Wednesday, February 18, 2009
David Axelrod’s Seriously Deep has obtained a reputation as a Holy Grail for crate-diggers. Long out of print and filled with breaks and beats that scream “Sample me!” it is exactly the kind of hidden treasure that aspiring hip-hop producers would go nuts for. Much of Axelrod’s current notoriety, in fact, stems from the frequent use of Axelrod samples in some rather noteworthy hip-hop productions. (For instance, fans of DJ Shadow’s Endtroducing… are advised to seek out Axelrod’s wonderful Songs of Experience to hear a familiar piano line.)
Listening to a David Axelrod album, it’s easy to see why he’s sampled so much; his production gives everything a full (but not over-polished) sound, and he lets his compositions stretch out and develop, which means a lot of loop-able stretches of just drums or just drums and bass, particularly on this album. “Easy to sample” does not necessarily translate to “Fun to listen to,” but there’s another quality to Axelrod’s music that makes him appealing to sampling and non-sampling listeners alike: his penchant for evocative, cinematic grooves.
On Seriously Deep, Axelrod’s haunting string arrangements take a backseat, leaving the emphasis on Rhodes piano, syncopated clavinet, saxophone and, above all, a lock-tight rhythm section. This album is all about low-key, simmering funk. Perhaps the direction taken here is partially due to the fact that Axelrod, unusually for him, didn’t produce this album himself, leaving those duties to Jimmy Bowen and Cannonball Adderley, (Axelrod had produced several records for Adderly before this album was made), and is given a “Composed, Arranged and Conducted by” credit. The fact that anyone, particularly someone who is not also playing an instrument, is credited with “composing” gives you an idea of what this like. It’s funky jazz fusion, not too far removed from Headhunters-era Herbie Hancock, but with more structure than is usually heard in this kind of thing.
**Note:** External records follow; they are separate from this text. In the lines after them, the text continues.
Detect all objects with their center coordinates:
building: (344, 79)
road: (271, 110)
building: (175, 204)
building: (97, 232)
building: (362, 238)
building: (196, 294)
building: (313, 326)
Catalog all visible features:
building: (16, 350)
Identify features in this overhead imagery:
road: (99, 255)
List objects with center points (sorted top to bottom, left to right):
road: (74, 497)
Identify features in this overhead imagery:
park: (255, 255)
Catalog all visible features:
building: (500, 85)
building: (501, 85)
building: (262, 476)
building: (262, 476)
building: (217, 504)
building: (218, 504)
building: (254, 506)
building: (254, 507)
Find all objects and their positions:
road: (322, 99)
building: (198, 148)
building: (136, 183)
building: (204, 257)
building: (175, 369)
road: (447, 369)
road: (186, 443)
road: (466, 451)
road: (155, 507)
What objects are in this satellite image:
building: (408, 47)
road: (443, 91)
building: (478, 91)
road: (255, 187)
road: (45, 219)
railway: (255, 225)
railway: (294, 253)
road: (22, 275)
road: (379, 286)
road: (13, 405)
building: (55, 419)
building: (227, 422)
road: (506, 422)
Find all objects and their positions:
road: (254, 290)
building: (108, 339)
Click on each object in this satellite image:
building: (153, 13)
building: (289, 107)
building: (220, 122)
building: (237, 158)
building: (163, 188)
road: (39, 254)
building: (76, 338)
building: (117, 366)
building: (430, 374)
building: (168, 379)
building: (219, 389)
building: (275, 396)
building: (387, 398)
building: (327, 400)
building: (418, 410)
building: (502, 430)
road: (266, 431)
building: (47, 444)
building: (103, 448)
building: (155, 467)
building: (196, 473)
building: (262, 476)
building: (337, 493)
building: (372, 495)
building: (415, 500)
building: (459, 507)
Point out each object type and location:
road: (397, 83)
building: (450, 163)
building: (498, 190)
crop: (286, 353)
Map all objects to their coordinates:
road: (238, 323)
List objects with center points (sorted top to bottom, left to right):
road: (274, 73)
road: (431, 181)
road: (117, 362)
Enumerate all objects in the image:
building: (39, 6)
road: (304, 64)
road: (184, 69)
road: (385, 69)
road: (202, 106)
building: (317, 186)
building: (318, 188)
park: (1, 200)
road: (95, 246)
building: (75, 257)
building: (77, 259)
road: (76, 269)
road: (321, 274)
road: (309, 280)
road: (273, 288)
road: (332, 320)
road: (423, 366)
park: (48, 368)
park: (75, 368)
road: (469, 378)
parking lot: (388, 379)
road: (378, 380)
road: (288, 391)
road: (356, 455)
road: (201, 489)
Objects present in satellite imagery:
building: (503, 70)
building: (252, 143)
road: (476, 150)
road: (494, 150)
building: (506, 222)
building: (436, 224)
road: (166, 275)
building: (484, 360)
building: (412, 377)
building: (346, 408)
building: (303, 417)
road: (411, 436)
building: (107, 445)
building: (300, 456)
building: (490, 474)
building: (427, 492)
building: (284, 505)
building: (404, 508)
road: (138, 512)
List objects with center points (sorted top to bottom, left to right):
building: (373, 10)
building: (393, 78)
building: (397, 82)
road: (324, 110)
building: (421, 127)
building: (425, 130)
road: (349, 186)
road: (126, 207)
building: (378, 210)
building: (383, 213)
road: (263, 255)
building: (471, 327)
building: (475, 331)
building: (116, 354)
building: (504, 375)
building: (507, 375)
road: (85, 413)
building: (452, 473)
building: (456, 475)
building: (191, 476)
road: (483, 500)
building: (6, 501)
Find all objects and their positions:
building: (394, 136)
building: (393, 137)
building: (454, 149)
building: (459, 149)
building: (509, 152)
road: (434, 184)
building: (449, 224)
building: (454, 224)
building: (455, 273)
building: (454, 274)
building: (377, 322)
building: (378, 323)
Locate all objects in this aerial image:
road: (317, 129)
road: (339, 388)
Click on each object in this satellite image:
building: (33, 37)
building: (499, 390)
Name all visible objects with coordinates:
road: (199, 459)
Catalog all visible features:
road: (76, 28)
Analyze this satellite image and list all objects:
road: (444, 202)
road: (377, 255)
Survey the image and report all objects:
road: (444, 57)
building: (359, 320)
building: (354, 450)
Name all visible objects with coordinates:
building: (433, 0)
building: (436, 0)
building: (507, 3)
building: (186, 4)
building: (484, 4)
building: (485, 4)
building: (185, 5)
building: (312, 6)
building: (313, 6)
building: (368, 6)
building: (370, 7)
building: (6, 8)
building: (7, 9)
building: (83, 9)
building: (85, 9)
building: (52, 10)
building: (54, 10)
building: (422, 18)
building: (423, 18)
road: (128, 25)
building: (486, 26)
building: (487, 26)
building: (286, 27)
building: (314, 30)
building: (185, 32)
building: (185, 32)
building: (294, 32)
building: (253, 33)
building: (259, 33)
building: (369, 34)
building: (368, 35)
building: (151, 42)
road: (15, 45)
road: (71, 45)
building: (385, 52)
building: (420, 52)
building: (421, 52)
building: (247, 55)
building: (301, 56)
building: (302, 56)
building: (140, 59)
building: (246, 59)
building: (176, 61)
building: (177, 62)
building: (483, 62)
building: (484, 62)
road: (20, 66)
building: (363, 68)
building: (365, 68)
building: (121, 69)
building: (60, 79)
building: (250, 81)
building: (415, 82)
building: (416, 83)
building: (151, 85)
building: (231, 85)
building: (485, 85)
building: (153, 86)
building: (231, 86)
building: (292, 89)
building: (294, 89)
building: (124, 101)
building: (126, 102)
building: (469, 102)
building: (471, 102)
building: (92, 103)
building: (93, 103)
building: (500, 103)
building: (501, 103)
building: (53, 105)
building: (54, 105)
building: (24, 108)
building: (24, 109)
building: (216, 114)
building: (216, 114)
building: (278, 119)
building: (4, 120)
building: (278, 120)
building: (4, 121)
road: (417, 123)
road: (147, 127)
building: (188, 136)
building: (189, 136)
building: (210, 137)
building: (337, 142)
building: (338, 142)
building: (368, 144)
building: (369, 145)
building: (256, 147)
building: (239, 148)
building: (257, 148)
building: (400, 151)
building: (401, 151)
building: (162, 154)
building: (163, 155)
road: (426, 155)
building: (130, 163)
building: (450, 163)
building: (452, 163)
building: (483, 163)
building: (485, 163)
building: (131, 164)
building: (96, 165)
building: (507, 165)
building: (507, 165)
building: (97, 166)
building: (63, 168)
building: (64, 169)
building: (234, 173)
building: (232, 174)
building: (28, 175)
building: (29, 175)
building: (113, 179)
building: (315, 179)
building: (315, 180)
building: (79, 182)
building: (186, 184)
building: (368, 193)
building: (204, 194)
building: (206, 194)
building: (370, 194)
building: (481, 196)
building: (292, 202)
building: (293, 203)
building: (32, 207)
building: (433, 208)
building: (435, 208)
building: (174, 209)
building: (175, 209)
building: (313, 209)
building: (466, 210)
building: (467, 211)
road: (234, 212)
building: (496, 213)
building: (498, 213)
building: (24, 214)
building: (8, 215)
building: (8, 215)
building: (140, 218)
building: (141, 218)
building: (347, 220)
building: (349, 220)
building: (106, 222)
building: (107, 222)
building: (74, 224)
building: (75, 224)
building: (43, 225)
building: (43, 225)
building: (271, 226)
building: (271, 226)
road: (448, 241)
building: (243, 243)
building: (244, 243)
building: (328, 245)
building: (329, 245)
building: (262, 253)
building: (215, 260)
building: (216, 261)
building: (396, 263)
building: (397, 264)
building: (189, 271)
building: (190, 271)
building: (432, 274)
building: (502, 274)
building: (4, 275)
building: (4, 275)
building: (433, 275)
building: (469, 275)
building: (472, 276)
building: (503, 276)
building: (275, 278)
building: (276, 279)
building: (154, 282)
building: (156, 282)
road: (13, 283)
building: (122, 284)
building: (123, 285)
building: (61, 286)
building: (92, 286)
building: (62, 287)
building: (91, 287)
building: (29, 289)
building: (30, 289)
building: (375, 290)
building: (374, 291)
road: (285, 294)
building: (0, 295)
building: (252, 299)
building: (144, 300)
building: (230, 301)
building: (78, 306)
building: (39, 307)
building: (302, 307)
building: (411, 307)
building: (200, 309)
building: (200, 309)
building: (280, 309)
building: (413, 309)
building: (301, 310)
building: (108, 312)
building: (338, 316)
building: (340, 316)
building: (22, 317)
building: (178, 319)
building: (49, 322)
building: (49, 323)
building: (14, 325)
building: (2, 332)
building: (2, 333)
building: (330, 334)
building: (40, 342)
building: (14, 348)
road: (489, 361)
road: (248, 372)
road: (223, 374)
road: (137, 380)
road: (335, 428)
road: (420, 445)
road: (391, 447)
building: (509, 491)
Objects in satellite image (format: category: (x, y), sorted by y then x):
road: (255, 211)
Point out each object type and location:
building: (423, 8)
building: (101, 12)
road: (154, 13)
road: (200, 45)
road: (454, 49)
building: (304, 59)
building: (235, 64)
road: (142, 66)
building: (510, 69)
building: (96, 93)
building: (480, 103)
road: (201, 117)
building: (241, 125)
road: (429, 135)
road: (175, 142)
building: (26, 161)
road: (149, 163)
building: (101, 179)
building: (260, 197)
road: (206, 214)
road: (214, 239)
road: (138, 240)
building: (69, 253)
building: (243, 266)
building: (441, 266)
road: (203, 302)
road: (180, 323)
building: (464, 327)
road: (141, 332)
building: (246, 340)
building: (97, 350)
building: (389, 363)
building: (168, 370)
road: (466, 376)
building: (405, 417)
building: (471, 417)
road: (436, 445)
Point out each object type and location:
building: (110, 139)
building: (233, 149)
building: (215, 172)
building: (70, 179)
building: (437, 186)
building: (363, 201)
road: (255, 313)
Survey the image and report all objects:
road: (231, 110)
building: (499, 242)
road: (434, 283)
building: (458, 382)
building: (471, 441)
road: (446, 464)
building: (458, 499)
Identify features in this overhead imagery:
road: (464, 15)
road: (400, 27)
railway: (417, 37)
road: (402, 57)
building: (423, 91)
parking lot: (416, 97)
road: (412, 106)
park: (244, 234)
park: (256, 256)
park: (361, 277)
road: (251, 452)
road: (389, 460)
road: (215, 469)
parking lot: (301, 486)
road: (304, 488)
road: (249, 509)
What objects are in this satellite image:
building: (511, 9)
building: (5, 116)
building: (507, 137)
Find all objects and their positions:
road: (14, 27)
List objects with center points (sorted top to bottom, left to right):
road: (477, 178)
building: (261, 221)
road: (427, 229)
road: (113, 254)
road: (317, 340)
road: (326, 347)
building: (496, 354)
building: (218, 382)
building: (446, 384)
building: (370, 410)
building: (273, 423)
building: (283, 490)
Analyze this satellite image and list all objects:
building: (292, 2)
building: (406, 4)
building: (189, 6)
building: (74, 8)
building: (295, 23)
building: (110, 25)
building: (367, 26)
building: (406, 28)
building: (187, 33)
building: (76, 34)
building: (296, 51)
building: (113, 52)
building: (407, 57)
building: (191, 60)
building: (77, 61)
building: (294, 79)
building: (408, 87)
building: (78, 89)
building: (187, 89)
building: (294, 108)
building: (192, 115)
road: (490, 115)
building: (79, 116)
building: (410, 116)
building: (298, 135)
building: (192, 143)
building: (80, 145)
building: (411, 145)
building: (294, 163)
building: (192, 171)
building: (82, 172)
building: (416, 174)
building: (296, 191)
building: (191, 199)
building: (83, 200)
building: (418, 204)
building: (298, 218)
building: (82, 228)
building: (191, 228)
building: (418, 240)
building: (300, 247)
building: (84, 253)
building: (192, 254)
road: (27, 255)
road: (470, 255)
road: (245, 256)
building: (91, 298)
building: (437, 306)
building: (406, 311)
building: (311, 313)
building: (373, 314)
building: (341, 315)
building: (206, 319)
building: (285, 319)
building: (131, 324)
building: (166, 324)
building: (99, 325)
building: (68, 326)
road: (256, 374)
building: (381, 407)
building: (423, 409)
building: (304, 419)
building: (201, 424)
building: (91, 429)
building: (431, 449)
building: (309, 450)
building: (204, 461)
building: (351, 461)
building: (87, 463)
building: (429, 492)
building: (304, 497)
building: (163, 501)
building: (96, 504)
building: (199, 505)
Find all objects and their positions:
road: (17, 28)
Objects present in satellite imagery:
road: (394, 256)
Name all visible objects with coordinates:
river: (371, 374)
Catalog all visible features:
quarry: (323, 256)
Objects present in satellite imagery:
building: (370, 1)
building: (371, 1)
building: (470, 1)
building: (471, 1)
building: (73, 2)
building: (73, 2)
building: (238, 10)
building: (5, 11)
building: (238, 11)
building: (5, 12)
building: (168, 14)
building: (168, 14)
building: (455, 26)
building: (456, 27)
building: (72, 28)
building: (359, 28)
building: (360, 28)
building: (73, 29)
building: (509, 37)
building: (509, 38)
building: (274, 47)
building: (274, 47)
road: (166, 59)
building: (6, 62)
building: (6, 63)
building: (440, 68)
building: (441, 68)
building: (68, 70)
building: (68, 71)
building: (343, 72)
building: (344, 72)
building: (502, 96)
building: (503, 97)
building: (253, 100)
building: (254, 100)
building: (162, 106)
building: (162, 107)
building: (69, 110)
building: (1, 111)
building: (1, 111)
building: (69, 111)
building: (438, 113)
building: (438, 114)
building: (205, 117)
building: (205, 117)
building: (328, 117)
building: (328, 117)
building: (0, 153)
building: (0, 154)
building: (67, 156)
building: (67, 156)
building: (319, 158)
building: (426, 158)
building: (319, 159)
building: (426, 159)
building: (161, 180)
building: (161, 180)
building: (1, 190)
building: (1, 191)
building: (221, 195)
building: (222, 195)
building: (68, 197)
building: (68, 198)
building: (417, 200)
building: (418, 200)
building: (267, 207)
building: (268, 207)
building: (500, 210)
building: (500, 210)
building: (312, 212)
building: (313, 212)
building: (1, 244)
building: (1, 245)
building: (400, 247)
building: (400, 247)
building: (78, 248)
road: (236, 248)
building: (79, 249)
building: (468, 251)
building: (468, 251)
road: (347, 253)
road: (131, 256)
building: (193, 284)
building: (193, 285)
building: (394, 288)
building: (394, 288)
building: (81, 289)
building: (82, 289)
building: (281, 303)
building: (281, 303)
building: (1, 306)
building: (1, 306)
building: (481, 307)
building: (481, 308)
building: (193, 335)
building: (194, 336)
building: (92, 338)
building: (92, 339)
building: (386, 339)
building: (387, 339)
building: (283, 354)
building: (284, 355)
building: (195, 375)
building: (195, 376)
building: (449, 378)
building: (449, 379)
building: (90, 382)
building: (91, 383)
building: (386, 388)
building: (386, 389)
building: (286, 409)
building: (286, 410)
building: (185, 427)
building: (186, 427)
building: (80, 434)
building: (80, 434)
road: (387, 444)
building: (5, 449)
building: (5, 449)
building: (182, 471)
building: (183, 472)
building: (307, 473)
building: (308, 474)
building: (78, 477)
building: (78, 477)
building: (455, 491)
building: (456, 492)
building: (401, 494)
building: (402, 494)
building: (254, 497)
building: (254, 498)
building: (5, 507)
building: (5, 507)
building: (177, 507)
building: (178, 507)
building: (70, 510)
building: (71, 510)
The musicians don’t have room to noodle, and use their limited soloing space efficiently.
Axelrod doesn’t offer flowery melodic lines here, and often the other instruments seem like they’re just the icing on a great big drum cake, something to fill in the sonic empty space around the drums and percussion played by Ndugu and Mailto Correa, respectively. Frequently, everything else drops out, leaving just naked drums. The second-in-command seat is occupied by Jim Hughhart’s rubbery, assured (read: bad-ass) bass-playing.
Typically, jazz-funk isn’t focused on creating a setting or atmosphere, evoking, if anything, a sun-warmed Detroit sidewalk or a stoned house party. Even when working in a typically earth-bound mileu like this, however, the perennially cinematic Axelrod can’t help blasting into space; not the cartoon galaxy of Parliament, but a spooky, extra-terrestrial slow-drive. This record, album-closer “Reverie” in particular, takes its pimped-out groove to all kind of mysterious and seductive places. Occasionally, some dated synth-tones threaten to break the spell, but after a few listens you don’t mind.
This album is now readily available, thanks to the fine folks at Dusty Groove America, who reissued it in 2008. It appears to have been mastered directly from a mint-condition vinyl copy, and while there is a very brief dropout in the left channel during track two, and a tiny bit of static during track six, the sound is otherwise terrific; warm, clear and unhindered by the compression and questionable EQ-tinkering that often plagues digital remastering. It's a more-than-welcome release.